Spatial Navigation Torus
Spatial navigation torus is the torus-shaped population-activity geometry discussed in Claire Isabel Webb & Nina Miolane: The Geometry of Consciousness. Nina Miolane uses it as the talk’s main worked example: neurons involved in spatial encoding can produce activity that looks like a donut-shaped manifold when projected from high-dimensional firing rates into a lower-dimensional geometry.
Key Claims
- Each point on the torus corresponds to a two-dimensional location of the animal or agent.
- The torus appears because relevant navigation neurons have periodic firing patterns rather than simple one-location codes.
- Similar torus structures have been observed in biological systems and in artificial networks trained to predict position from self-motion cues.
- The torus can deform around reward or salient locations, giving more representational resolution where it matters for the task.

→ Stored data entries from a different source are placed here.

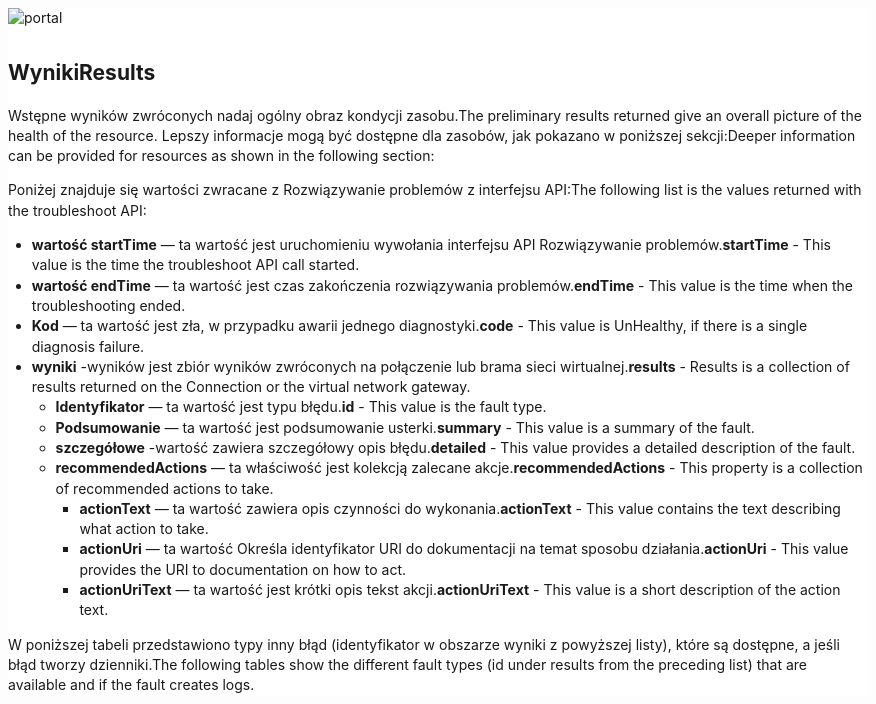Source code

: ![portal][2]

## <a name="results"></a><span data-ttu-id="4eef8-111">Wyniki</span><span class="sxs-lookup"><span data-stu-id="4eef8-111">Results</span></span>

<span data-ttu-id="4eef8-112">Wstępne wyników zwróconych nadaj ogólny obraz kondycji zasobu.</span><span class="sxs-lookup"><span data-stu-id="4eef8-112">The preliminary results returned give an overall picture of the health of the resource.</span></span> <span data-ttu-id="4eef8-113">Lepszy informacje mogą być dostępne dla zasobów, jak pokazano w poniższej sekcji:</span><span class="sxs-lookup"><span data-stu-id="4eef8-113">Deeper information can be provided for resources as shown in the following section:</span></span>

<span data-ttu-id="4eef8-114">Poniżej znajduje się wartości zwracane z Rozwiązywanie problemów z interfejsu API:</span><span class="sxs-lookup"><span data-stu-id="4eef8-114">The following list is the values returned with the troubleshoot API:</span></span>

* <span data-ttu-id="4eef8-115">**wartość startTime** — ta wartość jest uruchomieniu wywołania interfejsu API Rozwiązywanie problemów.</span><span class="sxs-lookup"><span data-stu-id="4eef8-115">**startTime** - This value is the time the troubleshoot API call started.</span></span>
* <span data-ttu-id="4eef8-116">**wartość endTime** — ta wartość jest czas zakończenia rozwiązywania problemów.</span><span class="sxs-lookup"><span data-stu-id="4eef8-116">**endTime** - This value is the time when the troubleshooting ended.</span></span>
* <span data-ttu-id="4eef8-117">**Kod** — ta wartość jest zła, w przypadku awarii jednego diagnostyki.</span><span class="sxs-lookup"><span data-stu-id="4eef8-117">**code** - This value is UnHealthy, if there is a single diagnosis failure.</span></span>
* <span data-ttu-id="4eef8-118">**wyniki** -wyników jest zbiór wyników zwróconych na połączenie lub brama sieci wirtualnej.</span><span class="sxs-lookup"><span data-stu-id="4eef8-118">**results** - Results is a collection of results returned on the Connection or the virtual network gateway.</span></span>
    * <span data-ttu-id="4eef8-119">**Identyfikator** — ta wartość jest typu błędu.</span><span class="sxs-lookup"><span data-stu-id="4eef8-119">**id** - This value is the fault type.</span></span>
    * <span data-ttu-id="4eef8-120">**Podsumowanie** — ta wartość jest podsumowanie usterki.</span><span class="sxs-lookup"><span data-stu-id="4eef8-120">**summary** - This value is a summary of the fault.</span></span>
    * <span data-ttu-id="4eef8-121">**szczegółowe** -wartość zawiera szczegółowy opis błędu.</span><span class="sxs-lookup"><span data-stu-id="4eef8-121">**detailed** - This value provides a detailed description of the fault.</span></span>
    * <span data-ttu-id="4eef8-122">**recommendedActions** — ta właściwość jest kolekcją zalecane akcje.</span><span class="sxs-lookup"><span data-stu-id="4eef8-122">**recommendedActions** - This property is a collection of recommended actions to take.</span></span>
      * <span data-ttu-id="4eef8-123">**actionText** — ta wartość zawiera opis czynności do wykonania.</span><span class="sxs-lookup"><span data-stu-id="4eef8-123">**actionText** - This value contains the text describing what action to take.</span></span>
      * <span data-ttu-id="4eef8-124">**actionUri** — ta wartość Określa identyfikator URI do dokumentacji na temat sposobu działania.</span><span class="sxs-lookup"><span data-stu-id="4eef8-124">**actionUri** - This value provides the URI to documentation on how to act.</span></span>
      * <span data-ttu-id="4eef8-125">**actionUriText** — ta wartość jest krótki opis tekst akcji.</span><span class="sxs-lookup"><span data-stu-id="4eef8-125">**actionUriText** - This value is a short description of the action text.</span></span>

<span data-ttu-id="4eef8-126">W poniższej tabeli przedstawiono typy inny błąd (identyfikator w obszarze wyniki z powyższej listy), które są dostępne, a jeśli błąd tworzy dzienniki.</span><span class="sxs-lookup"><span data-stu-id="4eef8-126">The following tables show the different fault types (id under results from the preceding list) that are available and if the fault creates logs.</span></span>


[1]: ./media/network-watcher-troubleshoot-overview/GatewayTenantWorkerLogs.png
[2]: ./media/network-watcher-troubleshoot-overview/portal.png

- Adding social complexity, such as another agent, breaks the simple account and remains an open research area.
Connections
- Population Coding and Neural Geometry - representational method that exposes the torus.
- Fourier Spatial Encoding - candidate explanation for why periodic spatial codes are efficient.
- Mathematical Theory Of Intelligence - theory-building role of the torus example.
- World Models and Multimodal Intelligence - adjacent AI themes involving spatial representation, prediction, and action.
- Consciousness Measurement - related sleep-state and replay examples in the same source.